There is a disputed boundary that saw a conflict in 1962 and some near episodes later. But on the other hand, no shot has been fired in anger in three decades.
There is a de facto arrangement on the Line of Actual Control (LAC) in Arunachal Pradesh, Uttar Pradesh and Ladakh that has by and large remained inviolate. This has happened because of frequent meetings between the two sides. Peace treaties signed in 1993 and 1996 ensure military stability along the LAC.
Moreover, to carry out security arrangements further to cover drug trafficking, terrorism and nuclear arms, a new task force was set up in 1999.
The President's visit can expedite the 1993 and 1996 agreements so that the de facto arrangement becomes de jure. His visit will not result in a border agreement but will help build an atmosphere of trust and confidence that will later help in territorial adjustments.
There was talk of India, China and Russia aligning to prevent a unipolar world. Is that possible?
India and China are not comfortable with a unipolar world dominated in economic and military fields by one nation. Both have commented that the world should be multi-polar.
Russians mooted the idea of a Russia-China-India alliance when they were unhappy with the US.
But there is a problem. It is neither in India or China's interest to oppose the US and Western powers like Japan and Europe in seeking to oppose a unipolar world now. China has a deep trading relationship with the US and Japan, while India is on the threshold of new ties with the US. Neither side wants to upset this fundamental fact.
The question also is, can India or China afford to a political conflict with the US and the West while seeking stronger economic ties? I see no merit in talk of a grand alliance.
Moreover, the days of an alliance are gone. We have to avoid Cold War thinking. Our interests today are best served by having good ties with the developed world.
What is your assessment of Sino-Indian ties?

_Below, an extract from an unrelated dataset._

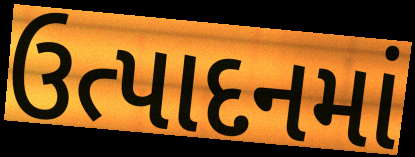
ઉત્પાદનમાં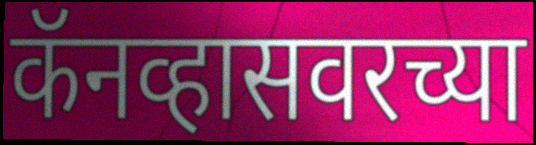
कॅनव्हासवरच्या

No relation can thrive unless there is a deep substance, such as economic links, trade, cultural ties, communications and exchange of people. We have such a relationship with the US and that is why ties with it will never fall below a certain level because of all these links. Similarly, Sino-US ties are deep because of the many connections.

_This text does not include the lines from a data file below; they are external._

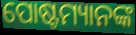
ପୋଷ୍ଟମ୍ୟାନଙ୍କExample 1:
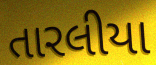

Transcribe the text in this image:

તારલીયા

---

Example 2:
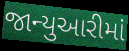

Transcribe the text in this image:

જાન્યુઆરીમાં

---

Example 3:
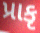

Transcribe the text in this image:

પ્રાકૃ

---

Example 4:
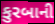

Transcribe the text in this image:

કુરબાની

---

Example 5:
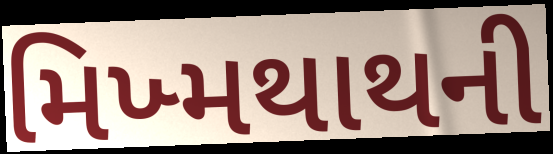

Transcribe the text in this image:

મિખ્મથાથની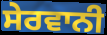
ਸੇਰਵਾਨੀ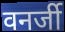
वनर्जीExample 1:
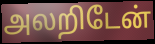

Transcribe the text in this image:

அலறிடேன்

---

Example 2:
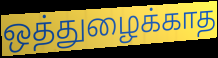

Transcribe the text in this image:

ஒத்துழைக்காத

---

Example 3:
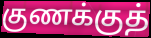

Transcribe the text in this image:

குணக்குத்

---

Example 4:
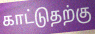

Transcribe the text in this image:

However, China and India lack a similar network in their relations. Our trade is far, far below its potential, cultural and people exchange is limited and on the whole both sides remain unaware of each other. Unless the links are created and strengthened we can never have deep ties with China.

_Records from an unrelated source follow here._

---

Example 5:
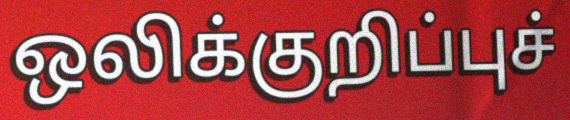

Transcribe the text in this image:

ஒலிக்குறிப்புச்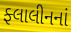
ફ્લાલીનનાંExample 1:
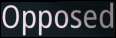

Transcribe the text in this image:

Opposed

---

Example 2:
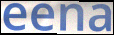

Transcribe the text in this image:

eena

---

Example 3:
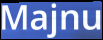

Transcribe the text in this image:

Majnu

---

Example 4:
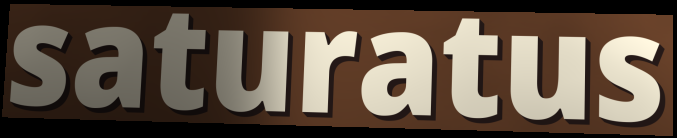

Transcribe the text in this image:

saturatus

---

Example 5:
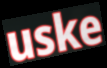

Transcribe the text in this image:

That is why I am glad that the presidential itinerary includes Dalian and Kunming.
Dalian is the third largest port and has a huge Japanese presence. It is implementing the third generation of reforms for China.
Kunming is even more interesting. It lies a few miles east of India, in Yunan province. Some years ago, there was an academic discussion on allowing transborder trade between northeast India, northeast Bangladesh, northwest Myanmar and southern China.
The Chinese first spoke of trade in this region in 1988 and we agreed, but wanted to involve Bangladesh and Myanmar. The time is right for such trade and I hope the President's visit will help push the idea forward. This region has historic ties among different people.
There was talk of allowing trade across Nathu La.
Nathu La is in Sikkim and if we trade from this border post, it means that the Chinese recognise Sikkim as a part of India. Frankly, the Chinese de facto recognise Sikkim as a part of India and now want to do it de jure. Perhaps the idea of a trading post at Nathu La will allow them to do so.
New Delhi is keen that China first recognise Sikkim as a part of India and then trade, while Beijing wants to do it the other way round.
It is only a matter of time before the issue is sorted out. Incidentally, we need to encourage more cross-border trade.